Provided passage:
My goodness, jet lag does funny things to your head. One minute you're functioning fine: you can hold a conversation; remember people's names; have a pretty good idea what time it is, even correctly guess the day; begin to understand the enormity of the political landscape in the country you are visiting; read a book, and (almost) manage to navigate without causing a major fall-out. The next (and it can literally be the next) minute you are unable to decide what to wear and realise you have been staring blankly at the suitcase for ten minutes; you have no idea if you told your host a particular anecdote earlier; you stand in front of a written description of a painting at a gallery and realise that on the third reading you have still failed to process any of the words, and you come over all my goodness using words that you normally only observe spoken by the very young. 

And you start taking photographs of buildings and pavements and paintings and wonder if that's normal. And then realise that it is. For you. And then post them to a blog - very slowly ... owing to the dilemma of word and photo selection and only intermittent access to an internet connection. And take three days trying to assemble the paragraphs into a good order ... any order! ... in order to construct an actual posting. And realise that you have spent five-lines-and-counting describing what you do usually, by way of the word-picture-procrasti-ramble that normally appears here. Six lines. So you may as well instruct your jet-lag-addled brain that is now procrasti-looping to get on with it. Eight lines. And make that six days. 

No, seven days. 

And now, eight ...

Time to get going again -

Day 1 (last week...!) in New York and a walk from the Upper West side, across Central Park to this




The Guggenheim and a lesson in modern art and purpose-positive architecture and mistiming 




The building was both stunning in a I-look-like-a-small-concrete-car-park-from-the-outside-but-am-much-prettier and clever in a I-am-really-a-roller-skate-helter-skelter-with-art-gallery-imposter-syndrome-that-provides-shelter-in-my-spirals-for-paintings-while-providing-a-pleasant-and-gentle-uphill-stroll-which-is-much-suited-to-the-jet-lag-enfeebled-and-generally-fatigued-of-mind.

Mis-timing as in challenging. The Agnes Martins on show are hard to appreciate if modern art isn't your thing. Quite hard even if it is. 

Though I did like this one




Because it whispered Rothko at me.

We were tired.

Our somnambulant discombobulation was slightly ameliorated by the sleepy demeanour of the gallery staff. I agonised about including this picture of the staff member at the top of the spiral because I don't have his permission. But you can't see his face. So I hope it's okay. I'm sorry if it's not. But his crumpled appearance and relaxed, easy pose unwittingly turned him - in my head - into a work of art. Every bit as poetic as the Agnes Martins. I'd entitle it 'Watching the Watchers, New York 2016.'




From the Guggenheim, we wandered down the east side of Central Park, snacking outside the Metropolitan museum and sleep-walked into 5th Avenue.

Data block:
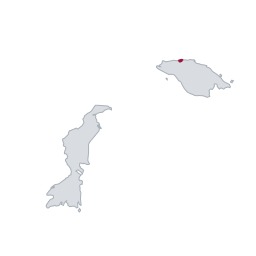 Melaka Tengah, Melaka, Malaysia (highlighted), rotated 143°
{"feature_id": "92858781B41999482633518", "entity_name": "Melaka Tengah", "entity_type": "district", "adm_level": 2, "iso_a3": "MYS", "parent_name": "Malaysia", "parent_adm1": "Melaka", "projection": "albers", "projection_center": [102.271, 2.246], "detail": "fine", "context": "in_parent", "style": "filled", "palette": "rose", "viewbox_px": 256, "rotation_deg": 143, "n_neighbors": 0, "source": "geoboundaries", "source_scale": "gbopen_adm2", "svg_char_len": 4357}
<svg xmlns="http://www.w3.org/2000/svg" viewBox="0 0 256 256"><g transform="rotate(143 128 128)"><path d="M221.5,126.8L220.0,126.6L218.0,125.4L216.0,125.0L210.1,125.0L209.3,124.7L208.1,125.4L206.1,124.8L204.9,124.9L203.6,125.6L201.7,125.0L200.9,126.1L199.7,126.8L198.4,129.8L198.2,133.3L198.5,135.4L197.9,136.6L197.7,139.1L197.2,140.2L195.6,140.7L194.9,140.3L193.4,141.8L193.0,142.5L193.0,144.9L194.2,145.6L194.1,146.1L191.7,148.1L189.7,149.3L189.3,150.3L190.2,152.4L189.9,153.4L188.8,153.9L188.0,156.6L187.0,158.4L186.6,158.6L185.1,158.0L179.6,158.8L177.9,160.3L176.4,161.1L175.1,160.3L174.5,160.4L169.2,158.9L169.0,157.6L168.5,157.4L163.1,157.5L159.8,159.0L158.6,162.4L156.8,162.7L155.5,163.9L153.2,163.8L151.7,164.1L149.5,163.6L147.3,163.5L140.5,165.8L138.3,164.2L131.5,158.2L130.6,157.2L130.4,155.3L129.6,155.0L129.4,154.5L129.3,153.9L130.3,152.4L131.3,154.4L133.0,155.4L135.9,156.2L138.6,155.9L142.4,157.8L143.6,158.1L144.9,158.0L147.3,159.5L148.7,159.5L146.8,158.5L146.4,157.7L146.6,156.8L147.9,155.6L148.0,153.7L149.0,151.8L149.2,151.0L148.5,150.3L148.3,149.2L148.8,147.6L150.1,148.4L151.2,148.2L151.1,145.3L151.9,144.0L153.2,143.1L166.0,140.1L168.1,139.4L169.5,138.5L174.1,132.3L179.5,126.5L180.2,124.4L180.1,123.0L180.5,122.6L181.1,122.4L182.3,123.2L182.9,123.7L184.1,126.2L185.2,126.3L187.0,128.6L187.4,128.9L187.9,128.7L189.3,127.2L189.7,126.1L189.4,125.9L190.0,124.6L189.4,123.8L188.9,120.9L192.1,118.8L192.1,121.2L193.1,124.6L194.7,125.1L195.5,124.9L195.0,123.8L194.9,121.8L194.4,120.5L193.4,118.7L196.1,118.3L198.1,116.5L198.4,115.3L197.1,114.6L196.6,113.7L196.5,112.8L198.6,110.6L198.9,111.2L200.2,111.4L200.8,111.3L201.8,110.4L202.2,109.1L203.8,107.3L204.7,104.5L208.7,99.9L211.9,94.5L212.5,94.9L212.7,96.3L212.1,98.9L213.5,98.2L215.9,94.7L217.3,95.2L217.3,96.2L217.9,98.0L221.9,100.3L222.5,102.6L221.6,103.5L222.0,105.7L221.7,106.4L220.4,107.1L224.0,106.4L226.1,105.1L227.4,107.2L225.4,108.1L225.8,109.1L227.8,108.5L229.0,107.7L230.2,107.8L232.0,108.7L232.6,109.2L233.0,110.3L234.3,110.6L237.1,112.1L239.7,112.0L240.6,112.8L240.5,114.7L239.2,115.8L234.0,117.5L232.6,117.5L230.6,116.9L229.2,117.3L228.4,119.1L230.0,120.9L232.8,122.8L233.1,123.3L232.6,124.2L226.4,125.8L225.1,125.7L222.8,124.8L221.5,126.8ZM20.8,101.8L21.5,99.2L22.5,99.0L23.4,100.6L26.7,101.7L27.7,101.4L28.1,101.6L28.6,102.0L29.5,104.1L31.6,104.1L31.8,107.4L30.9,108.7L30.7,109.5L32.2,111.1L33.1,110.7L33.9,109.3L37.3,108.0L38.7,109.5L40.0,109.4L41.0,108.9L41.7,107.1L43.1,105.8L43.6,104.1L45.6,104.6L46.3,104.9L48.6,108.5L51.5,111.0L53.7,112.4L55.0,113.7L58.7,120.1L59.1,122.2L59.3,125.4L58.7,130.2L58.1,132.6L58.2,133.7L59.1,135.5L58.9,137.1L59.0,142.2L60.1,144.1L63.3,146.3L68.0,156.2L68.8,159.0L68.3,160.0L67.5,160.3L66.8,159.7L66.3,158.4L65.2,157.3L65.4,159.3L63.3,159.0L61.9,159.3L60.3,160.7L59.5,160.7L58.0,158.2L52.7,155.4L50.8,154.7L48.7,152.5L44.1,150.1L41.1,147.8L39.9,146.4L36.9,145.1L35.6,143.6L34.3,142.8L35.0,141.3L34.4,138.5L32.2,136.0L31.2,134.3L29.2,132.5L27.6,130.3L28.6,129.7L27.0,127.3L26.5,125.6L26.5,122.4L24.9,117.9L23.5,111.6L23.8,109.4L23.4,107.1L20.8,101.8ZM216.0,92.4L215.3,93.0L215.1,91.3L216.1,90.4L217.4,90.2L217.5,91.7L217.2,92.2L216.0,92.4ZM17.7,101.5L18.5,102.8L17.9,103.5L17.4,103.3L16.5,103.8L15.5,102.6L15.4,102.1L16.6,102.2L17.7,101.5ZM150.5,147.8L150.2,147.9L149.6,147.5L149.5,144.0L149.8,143.7L150.4,144.4L150.5,147.8ZM23.3,113.7L22.5,115.3L21.6,115.1L21.8,113.3L22.3,113.0L23.3,113.7ZM225.0,126.6L223.4,126.8L222.3,126.8L222.5,125.9L223.0,125.7L225.0,126.6ZM68.0,144.5L67.1,144.6L66.9,144.1L67.6,142.9L68.0,144.5ZM34.6,141.6L34.0,141.8L34.1,141.1L34.5,140.7L34.6,141.6Z" fill="#d9dde1" stroke="#a8b0b8" stroke-width="1"/><path d="M43.5,149.6L43.5,149.8L43.8,149.9L43.8,150.0L44.0,150.1L44.1,150.3L44.2,150.5L44.3,150.5L44.5,150.5L44.8,150.7L45.0,150.7L45.0,150.8L44.9,150.8L45.0,150.8L45.3,150.9L45.4,151.0L45.5,151.0L45.8,151.0L46.0,151.1L46.3,151.2L46.3,150.9L46.5,150.9L46.7,151.0L46.7,150.9L46.8,150.9L46.9,150.7L47.0,150.6L47.0,150.4L46.9,150.4L47.0,150.3L47.0,150.2L46.9,150.2L46.7,150.3L46.4,150.3L46.2,150.3L46.1,150.2L46.2,149.9L46.3,149.5L46.2,149.5L45.9,149.6L45.7,149.7L45.5,149.8L45.4,149.8L45.2,149.8L45.3,149.7L45.4,149.4L45.4,149.2L45.2,149.1L45.1,149.3L45.2,149.5L45.0,149.4L44.9,149.4L44.7,149.4L44.4,149.4L44.3,149.5L44.2,149.5L43.9,149.6L43.5,149.6Z" fill="#f43f5e" stroke="#9f1239" stroke-width="1.5"/></g></svg>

Stated exercise:
Write the next part of the jet-lag blog post about New York, continuing from the walk into 5th Avenue. The listing is separate material and has nothing to do with the jet-lag blog post.

Output:
Where we found some pretty buildings.

I have been called a pretty building myself (by one of my daughters; not very long ago. I wasn't sure at the time how to respond, but the name stuck. And I've grown to like it. It evokes the spirit of something solid (!), lasting, and homely perhaps. I hope it does. There could be worse similes. And my building hasn't fallen down yet. Hopefully, its foundations will last a few more years, even if the thatch on top is thinning.)

New York appears to be full of both pretty and pretty ugly buildings.

New Yorkers like their buildings tiered and decorated at the top. Walls of glass reflect like sheer water the rush of clouds past sentinel towers.




Multiple towers and millions of windows and worker ants rushing about and looking out everywhere.




At street level, Halloween window shopping




and fantasy shopping.




I have no idea if fairy princesses inhabit New York. Clearly, D&G think they do. And that they want pompom shoes with crystals. Maybe, their hope is to distract from the clamour outside the building next door.

Whose owner must have an enormous ego, judging by the size of his ... well, I could get rude here but I will not descend to his level of abuse-speak. It's a big building. He has several in New York. All big. All perhaps, trying to compensate ... no, again, I will stop myself. He's a ... you can fill in the blanks yourself.









Yup! The name in gold confirms whose tower it is. Immense ego confirmed.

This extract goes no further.